Go east: Wefox greift in Polen an

Martin Thaler Digital Berater

Nach der Schweiz expandiert der Berliner Versicherer nun auch nach Polen. Vermittler sollen hier in Zukunft die Kfz-Versicherung mit dem weltweit schnellsten Abschlussprozess anbieten können.

Warschau Bild: Pixabay/12019

In Polen vertreibt Wefox zukünftig Versicherungen für Haus und Auto. Bild: Pixabay/12019

Die Pläne des Berliner Insurtech Wefox sind ehrgeizig: Nachdem man im vergangenen Jahr einen Umsatz von mindestens 100 Millionen Euro angepeilt hatte, soll dieser in diesem Jahr auf 300 Millionen Euro anwachsen.  

Möglich machen soll den rasanten Umsatzanstieg auch die Expansion in weitere Märkte. Nach dem Markteintritt in der Schweiz legt das Unternehmen nun auch in Polen los, nachdem die aufsichtsrechtliche Genehmigung bereits im Januar erteilt worden war.  

Auf Plakaten, die eine junge Frau am Smartphone zeigen, wirbt das Berliner Unternehmen bereits für seine Policen. Diese umfassen zum Auftakt eine Versicherung rund ums Haus, die auch weitere Privat-Risiken wie beispielsweise Haftpflicht mit abdeckt, sowie eine Kfz-Versicherung. Diese biete polnischen Vermittlern den „schnellsten, rein digitalen Abschlussprozess weltweit“, versprechen die Berliner. So müssten Vermittler nur noch den Code aus den Fahrzeugpapieren einscannen und den jeweiligen Tarif auswählen.  

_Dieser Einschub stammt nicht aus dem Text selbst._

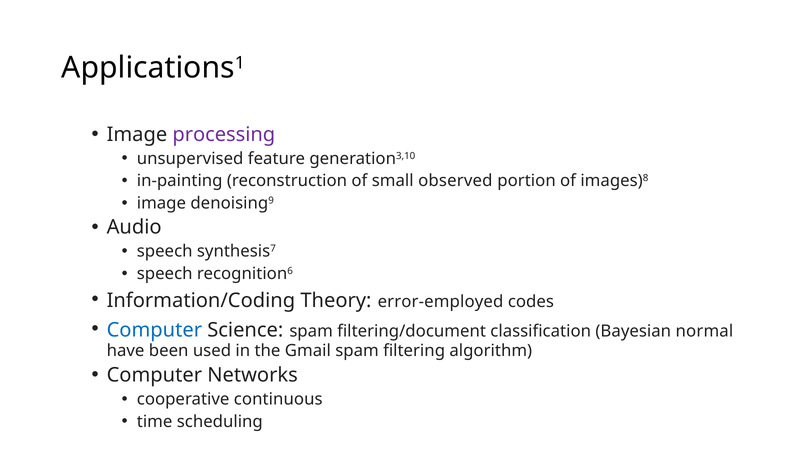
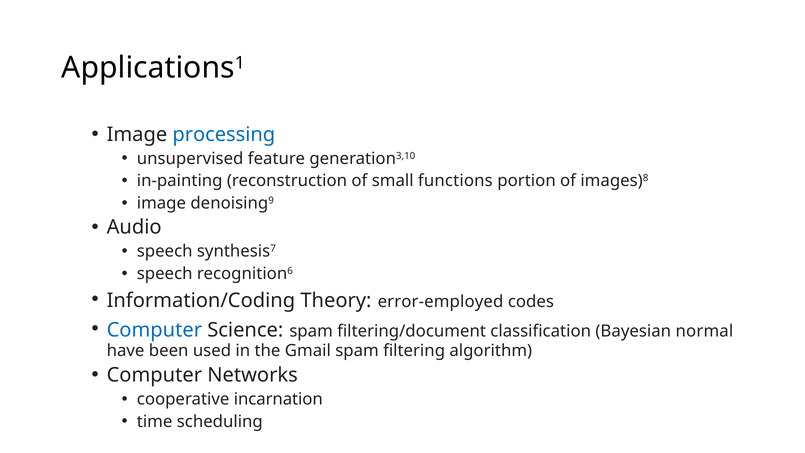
processing colour: purple -> blue
observed: observed -> functions
continuous: continuous -> incarnation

Der polnische Markt ist aus Sicht von Wefox attraktiv: So würden zum einen im Sachgeschäft mittlerweile Prämieneinnahmen von 10 Milliarden Euro im Jahr erzielt, das Wachstum sei zudem „dynamisch“. Darüber hinaus soll der polnische Markteintritt nur den ersten Schritt für eine Erschließung des zentraleuropäischen Marktes darstellen. „Wir sehen Polen auch als Sprungbrett in weitere zentraleuropäische Länder“, erklärte Alexander Huber, Chief Marketing Officer bei Wefox. Weitere Markteintritte sollen in den kommenden Monaten bekannt gegeben werden.

Das nötige Kleingeld für seine Expansionspläne hatte Wefox im vergangenen Jahr eingesammelt. Presseberichten zufolge hat das Unternehmen im vergangenen September weitere 100 Millionen Euro von Investoren bekommen.